Write out exactly, excluding pictures, the lines from the one containing "left knee: (862, 704)" through the end of the data, both included.

Stored entries »
*** Block opens ***

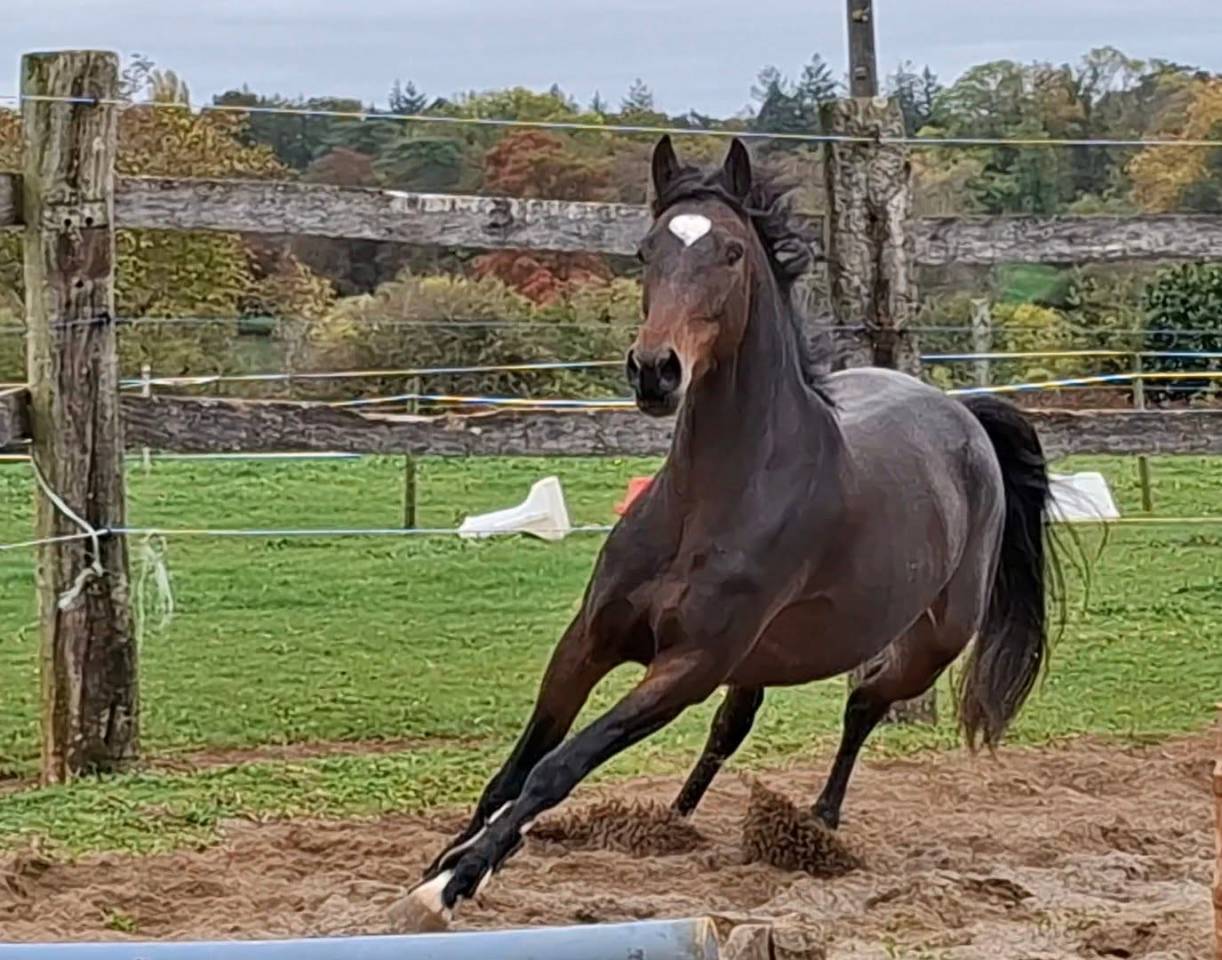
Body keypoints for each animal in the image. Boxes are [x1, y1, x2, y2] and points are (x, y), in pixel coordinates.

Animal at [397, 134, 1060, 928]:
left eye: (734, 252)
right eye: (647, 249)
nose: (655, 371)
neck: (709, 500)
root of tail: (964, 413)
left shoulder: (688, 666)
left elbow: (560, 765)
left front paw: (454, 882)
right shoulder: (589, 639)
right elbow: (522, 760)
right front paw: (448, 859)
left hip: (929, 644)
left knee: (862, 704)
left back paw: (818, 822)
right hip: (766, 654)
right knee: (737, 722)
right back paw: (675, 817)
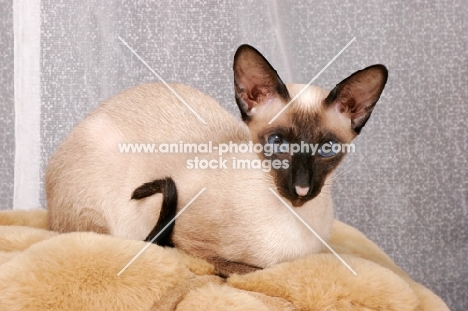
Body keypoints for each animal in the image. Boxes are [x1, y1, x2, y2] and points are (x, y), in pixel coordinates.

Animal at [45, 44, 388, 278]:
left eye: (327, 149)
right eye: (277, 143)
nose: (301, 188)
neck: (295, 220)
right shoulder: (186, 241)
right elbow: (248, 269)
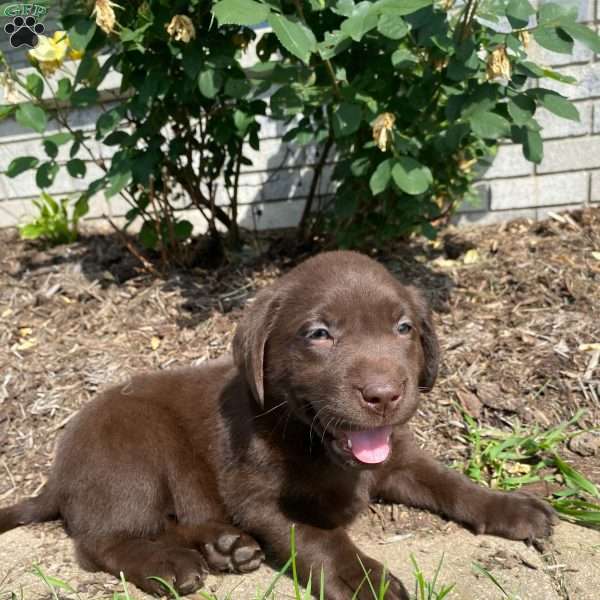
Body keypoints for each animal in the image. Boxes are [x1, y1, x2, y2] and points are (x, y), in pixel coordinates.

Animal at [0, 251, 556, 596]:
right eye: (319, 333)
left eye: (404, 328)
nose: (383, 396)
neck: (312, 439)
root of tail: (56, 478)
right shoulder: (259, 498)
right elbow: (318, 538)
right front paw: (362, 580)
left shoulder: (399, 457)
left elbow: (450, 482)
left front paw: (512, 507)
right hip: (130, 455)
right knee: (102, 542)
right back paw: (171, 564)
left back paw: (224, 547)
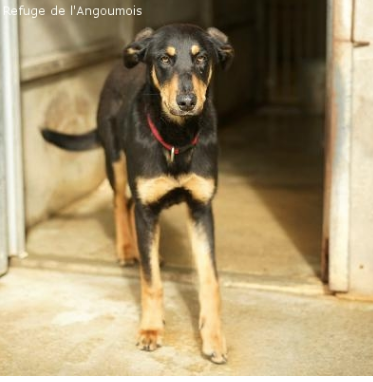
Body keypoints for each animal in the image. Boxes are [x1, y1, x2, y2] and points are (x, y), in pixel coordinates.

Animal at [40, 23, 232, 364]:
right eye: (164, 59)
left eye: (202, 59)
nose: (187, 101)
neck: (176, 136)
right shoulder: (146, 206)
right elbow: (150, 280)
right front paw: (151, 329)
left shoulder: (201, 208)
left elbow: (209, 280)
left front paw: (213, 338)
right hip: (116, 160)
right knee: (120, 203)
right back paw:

*** Block closes ***

RESULT »
left knee: (862, 704)
left back paw: (818, 822)
right hip: (766, 654)
right knee: (737, 722)
right back paw: (675, 817)
Body keypoints for each animal in the image. Boxes are [x1, y1, x2, y2] and points are (x, y), in pixel coordinates.

Animal at [45, 44, 388, 278]:
left eye: (327, 149)
right eye: (277, 143)
nose: (301, 188)
neck: (295, 220)
right shoulder: (186, 241)
right elbow: (248, 269)
Body keypoints for each animal in the image. Boxes are [x1, y1, x2, y2] and points are (x, y), in pixel coordinates.

Animal at [0, 251, 556, 596]:
right eye: (319, 333)
left eye: (404, 328)
nose: (383, 396)
neck: (312, 439)
root of tail: (56, 478)
right shoulder: (259, 498)
right elbow: (318, 538)
right front paw: (362, 580)
left shoulder: (399, 457)
left elbow: (450, 482)
left front paw: (512, 507)
right hip: (130, 455)
right knee: (102, 542)
right back paw: (171, 564)
left back paw: (224, 547)
Body keypoints for each animal in the image. Boxes are [x1, y1, x2, y2] and points are (x, y), in pixel coordinates.

Animal at [40, 23, 232, 364]:
right eye: (164, 59)
left eye: (202, 59)
nose: (187, 101)
neck: (176, 136)
right shoulder: (146, 206)
right elbow: (150, 280)
right front paw: (151, 329)
left shoulder: (201, 208)
left elbow: (209, 280)
left front paw: (213, 338)
right hip: (116, 160)
right knee: (120, 203)
right back paw:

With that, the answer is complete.